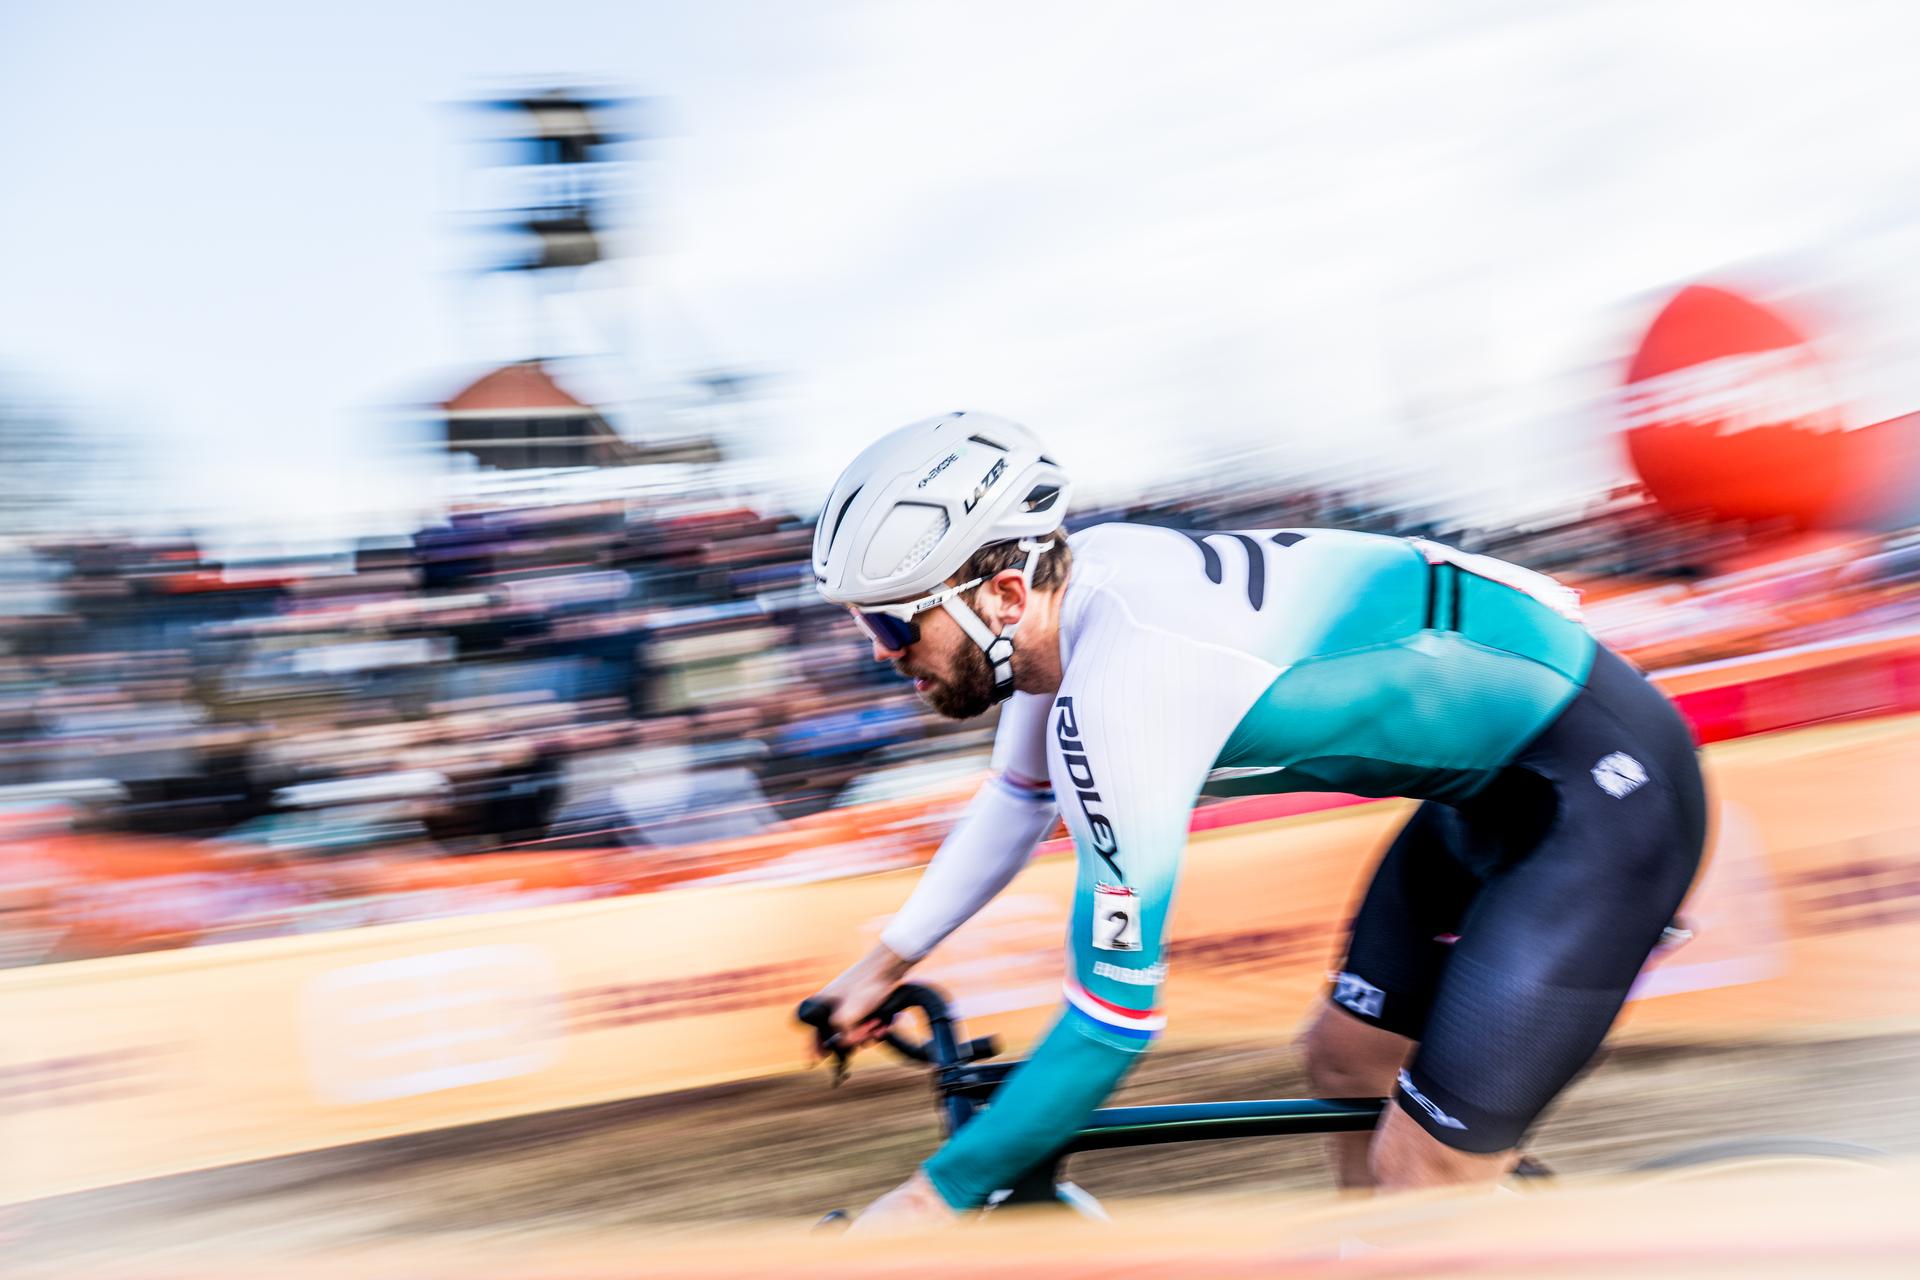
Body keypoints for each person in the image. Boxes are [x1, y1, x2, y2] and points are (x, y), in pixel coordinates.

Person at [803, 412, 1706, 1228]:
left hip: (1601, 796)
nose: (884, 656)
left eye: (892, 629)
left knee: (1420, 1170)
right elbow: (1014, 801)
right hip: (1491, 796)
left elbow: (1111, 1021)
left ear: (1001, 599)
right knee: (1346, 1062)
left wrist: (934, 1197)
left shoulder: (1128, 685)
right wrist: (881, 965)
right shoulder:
━━━━━━
Work order | Output, exactly and with nothing else, the lines from the line containing "left wrist: (934, 1197)" to the end of the entries.

Response |
left wrist: (934, 1197)
left shoulder: (1128, 685)
right wrist: (881, 965)
right shoulder:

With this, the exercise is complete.